WORK TO COMPLETE
From the data below, copy out every line that contains the string "Localisation", matching its capitalization exactly.

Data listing
◇ ◇ ◇

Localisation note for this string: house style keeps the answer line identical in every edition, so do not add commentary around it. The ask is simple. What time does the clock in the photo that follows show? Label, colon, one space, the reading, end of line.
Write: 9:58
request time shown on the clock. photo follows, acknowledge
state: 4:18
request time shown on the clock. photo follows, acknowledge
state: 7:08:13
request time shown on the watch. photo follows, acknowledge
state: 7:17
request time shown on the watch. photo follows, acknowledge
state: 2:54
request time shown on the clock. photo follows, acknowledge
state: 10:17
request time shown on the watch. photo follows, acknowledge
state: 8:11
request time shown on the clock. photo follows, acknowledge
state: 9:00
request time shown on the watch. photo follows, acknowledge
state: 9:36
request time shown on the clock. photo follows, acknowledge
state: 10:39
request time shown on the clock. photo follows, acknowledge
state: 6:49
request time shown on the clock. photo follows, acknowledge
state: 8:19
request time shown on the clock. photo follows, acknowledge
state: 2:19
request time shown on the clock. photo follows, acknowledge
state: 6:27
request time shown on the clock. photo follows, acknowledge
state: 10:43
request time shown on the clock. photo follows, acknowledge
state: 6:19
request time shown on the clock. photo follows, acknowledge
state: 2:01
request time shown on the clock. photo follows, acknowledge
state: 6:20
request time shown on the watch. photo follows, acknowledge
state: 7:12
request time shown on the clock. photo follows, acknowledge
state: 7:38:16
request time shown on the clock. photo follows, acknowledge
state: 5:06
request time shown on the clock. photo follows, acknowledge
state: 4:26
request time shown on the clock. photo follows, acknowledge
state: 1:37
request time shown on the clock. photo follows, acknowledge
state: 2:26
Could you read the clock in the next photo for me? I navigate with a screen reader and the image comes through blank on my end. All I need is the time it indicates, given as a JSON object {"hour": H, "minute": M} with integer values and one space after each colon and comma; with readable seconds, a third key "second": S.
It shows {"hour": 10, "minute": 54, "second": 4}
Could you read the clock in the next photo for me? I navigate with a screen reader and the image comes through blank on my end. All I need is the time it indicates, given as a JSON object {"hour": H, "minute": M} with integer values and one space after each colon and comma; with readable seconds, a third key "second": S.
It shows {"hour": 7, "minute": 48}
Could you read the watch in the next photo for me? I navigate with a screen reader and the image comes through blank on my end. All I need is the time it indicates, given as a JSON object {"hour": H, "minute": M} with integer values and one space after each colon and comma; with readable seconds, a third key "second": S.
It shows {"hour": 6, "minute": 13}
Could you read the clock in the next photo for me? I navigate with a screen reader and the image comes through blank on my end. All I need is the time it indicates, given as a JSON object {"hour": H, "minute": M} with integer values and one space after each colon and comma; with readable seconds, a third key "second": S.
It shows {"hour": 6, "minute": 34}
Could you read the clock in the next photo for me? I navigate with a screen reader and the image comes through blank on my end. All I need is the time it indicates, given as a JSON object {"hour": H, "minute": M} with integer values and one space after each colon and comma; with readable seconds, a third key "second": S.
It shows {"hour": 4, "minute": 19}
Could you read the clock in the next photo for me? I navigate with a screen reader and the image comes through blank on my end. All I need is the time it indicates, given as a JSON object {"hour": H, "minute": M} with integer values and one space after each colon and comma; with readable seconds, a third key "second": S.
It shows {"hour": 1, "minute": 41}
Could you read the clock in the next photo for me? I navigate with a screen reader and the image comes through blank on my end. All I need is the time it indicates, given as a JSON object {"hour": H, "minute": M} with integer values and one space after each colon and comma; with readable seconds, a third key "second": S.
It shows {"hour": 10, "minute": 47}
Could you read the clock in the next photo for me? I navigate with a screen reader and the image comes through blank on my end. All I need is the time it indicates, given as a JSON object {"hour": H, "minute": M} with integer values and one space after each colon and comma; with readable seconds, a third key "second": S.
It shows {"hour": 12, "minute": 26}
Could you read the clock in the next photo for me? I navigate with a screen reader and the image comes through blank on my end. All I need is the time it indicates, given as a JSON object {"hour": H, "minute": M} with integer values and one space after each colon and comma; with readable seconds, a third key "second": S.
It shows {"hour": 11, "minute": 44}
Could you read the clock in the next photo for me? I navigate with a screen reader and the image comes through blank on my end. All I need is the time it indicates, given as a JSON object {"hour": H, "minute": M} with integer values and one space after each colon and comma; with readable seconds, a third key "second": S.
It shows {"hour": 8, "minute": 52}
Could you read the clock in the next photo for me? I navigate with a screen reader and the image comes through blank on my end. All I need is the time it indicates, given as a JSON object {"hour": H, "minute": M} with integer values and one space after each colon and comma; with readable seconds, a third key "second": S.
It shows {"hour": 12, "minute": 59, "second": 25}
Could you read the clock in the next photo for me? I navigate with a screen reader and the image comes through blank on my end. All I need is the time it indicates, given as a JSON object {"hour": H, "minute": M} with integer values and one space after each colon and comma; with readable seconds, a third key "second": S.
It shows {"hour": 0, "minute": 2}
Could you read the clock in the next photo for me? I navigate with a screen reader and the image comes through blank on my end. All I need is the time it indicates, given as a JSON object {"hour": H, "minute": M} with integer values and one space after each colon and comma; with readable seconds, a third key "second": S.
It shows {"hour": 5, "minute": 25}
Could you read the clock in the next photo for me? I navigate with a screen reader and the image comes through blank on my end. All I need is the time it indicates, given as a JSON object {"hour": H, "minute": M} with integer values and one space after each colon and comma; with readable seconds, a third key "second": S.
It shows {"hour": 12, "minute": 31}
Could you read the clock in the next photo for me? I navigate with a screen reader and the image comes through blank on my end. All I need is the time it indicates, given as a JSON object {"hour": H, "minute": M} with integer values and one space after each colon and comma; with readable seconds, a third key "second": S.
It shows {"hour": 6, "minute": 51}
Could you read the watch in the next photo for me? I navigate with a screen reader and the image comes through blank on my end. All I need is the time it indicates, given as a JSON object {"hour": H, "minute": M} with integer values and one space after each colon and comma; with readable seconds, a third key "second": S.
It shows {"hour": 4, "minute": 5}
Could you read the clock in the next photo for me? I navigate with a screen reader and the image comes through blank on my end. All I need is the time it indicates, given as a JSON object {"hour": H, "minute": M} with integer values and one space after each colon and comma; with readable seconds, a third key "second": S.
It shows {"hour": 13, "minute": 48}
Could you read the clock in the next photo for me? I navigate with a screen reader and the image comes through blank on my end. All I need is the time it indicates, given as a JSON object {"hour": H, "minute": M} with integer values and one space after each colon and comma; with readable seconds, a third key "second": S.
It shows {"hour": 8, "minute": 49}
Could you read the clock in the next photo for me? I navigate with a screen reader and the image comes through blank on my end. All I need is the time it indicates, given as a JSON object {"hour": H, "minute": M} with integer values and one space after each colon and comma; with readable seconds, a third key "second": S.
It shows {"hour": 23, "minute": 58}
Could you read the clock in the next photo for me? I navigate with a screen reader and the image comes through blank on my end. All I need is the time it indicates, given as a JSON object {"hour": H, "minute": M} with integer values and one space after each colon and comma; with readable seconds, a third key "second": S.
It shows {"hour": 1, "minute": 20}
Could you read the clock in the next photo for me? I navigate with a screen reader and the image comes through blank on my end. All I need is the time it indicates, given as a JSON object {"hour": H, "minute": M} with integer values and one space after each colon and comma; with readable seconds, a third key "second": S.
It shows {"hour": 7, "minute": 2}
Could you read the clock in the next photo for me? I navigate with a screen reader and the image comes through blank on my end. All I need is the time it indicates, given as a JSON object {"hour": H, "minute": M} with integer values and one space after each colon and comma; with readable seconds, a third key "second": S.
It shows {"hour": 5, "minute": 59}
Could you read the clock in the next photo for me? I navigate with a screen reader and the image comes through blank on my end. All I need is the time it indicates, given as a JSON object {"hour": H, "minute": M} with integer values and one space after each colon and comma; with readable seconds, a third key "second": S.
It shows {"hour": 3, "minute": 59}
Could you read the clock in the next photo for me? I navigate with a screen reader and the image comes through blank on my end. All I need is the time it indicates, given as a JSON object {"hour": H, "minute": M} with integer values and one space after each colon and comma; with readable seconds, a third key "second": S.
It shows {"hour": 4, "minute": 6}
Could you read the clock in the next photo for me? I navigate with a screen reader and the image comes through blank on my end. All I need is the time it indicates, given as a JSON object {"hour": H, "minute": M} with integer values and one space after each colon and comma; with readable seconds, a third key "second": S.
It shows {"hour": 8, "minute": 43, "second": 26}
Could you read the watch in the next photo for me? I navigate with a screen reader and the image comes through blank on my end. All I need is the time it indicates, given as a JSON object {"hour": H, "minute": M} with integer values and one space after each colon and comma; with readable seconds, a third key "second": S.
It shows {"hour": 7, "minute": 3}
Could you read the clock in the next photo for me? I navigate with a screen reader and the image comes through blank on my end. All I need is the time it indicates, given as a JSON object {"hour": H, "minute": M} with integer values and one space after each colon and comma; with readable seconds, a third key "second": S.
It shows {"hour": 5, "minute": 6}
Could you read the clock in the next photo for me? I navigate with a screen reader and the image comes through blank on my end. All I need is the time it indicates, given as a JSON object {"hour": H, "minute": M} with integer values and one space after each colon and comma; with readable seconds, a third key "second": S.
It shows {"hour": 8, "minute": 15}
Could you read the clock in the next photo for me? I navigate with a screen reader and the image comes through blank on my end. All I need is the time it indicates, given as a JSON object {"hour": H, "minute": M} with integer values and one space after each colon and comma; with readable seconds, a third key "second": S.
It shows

◇ ◇ ◇

RESPONSE TO THE EXERCISE
Localisation note for this string: house style keeps the answer line identical in every edition, so do not add commentary around it. The ask is simple. What time does the clock in the photo that follows show? Label, colon, one space, the reading, end of line.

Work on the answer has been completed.